# Boot conundrum!



## nofxn (Jan 19, 2012)

So I bought Burton Raptors size 9.5 my old boots of the same make were a 9 and super tight to the point it hurt to wear them.

I am definitely a lot more comfortable in the 9.5 and I ride better in them as well. Only thing is I can feel my heel lifting a bit but getting stopped by the liner. Could this be because I haven't tightened my boots properly? It was weird because it would happen sometimes but not all the time when I was on toeside. Going to test it out more in a few weeks...

Got the boots from dogfunk so I can always return them.


----------



## poutanen (Dec 22, 2011)

Do the raptors include J-bars? (yellow pieces of foam in a boomerang shape with velcro on the back)

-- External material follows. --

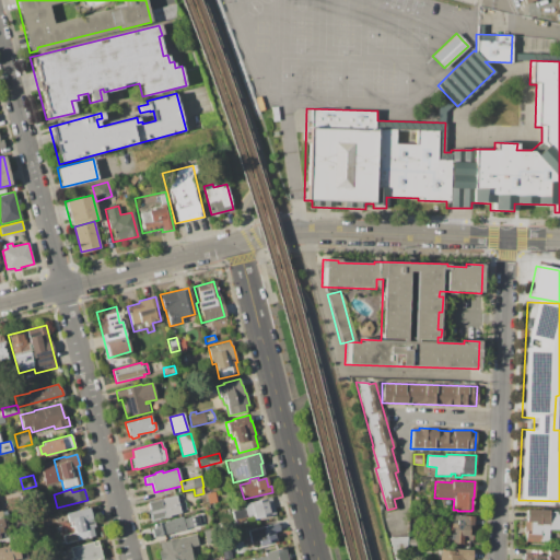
[(214,491),(217,501),(208,504),(206,493),(214,491)]
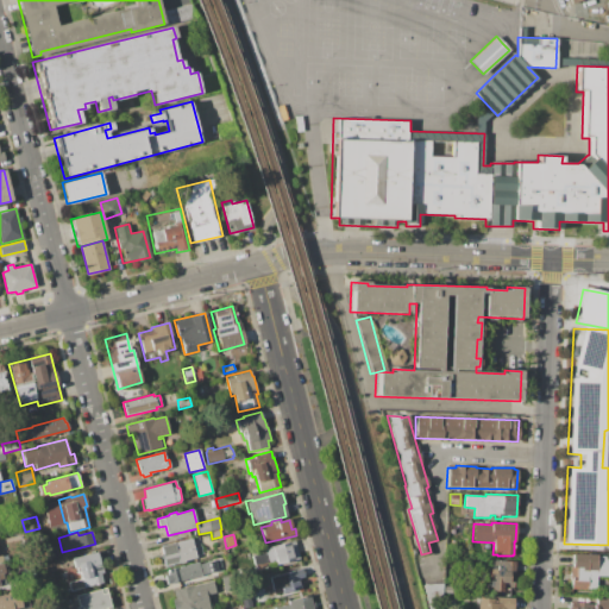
[(200,537),(203,554),(195,556),(196,558),(165,566),(164,562),(162,563),(159,554),(163,553),(161,545),(190,538),(192,539),(200,537)]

Because if so you can install them on your liners to help eliminate heel lift.


----------



## wrathfuldeity (Oct 5, 2007)

also get some better footbeds


----------



## nofxn (Jan 19, 2012)

Didn't come with any jbars and what are footbeds?


----------



## smerdyakov (May 30, 2012)

You will need to call up Burton for some J-Bars (not sure if Burton shops have them). They used to ship J-Bars with their boots, but so few people used them they stopped. It would be nice if shops had them as well. Some might. 

Footbeds are insoles. Most boots come with terrible footbeds. If you have a high arch or other such condition, it could cause pain because your feet are not supported. You can get aftermarket footbed you can stick in the oven and mold to your feet or you buy some that are custom fitted in the shop, which worked for me. There are many threads on footbeds.


----------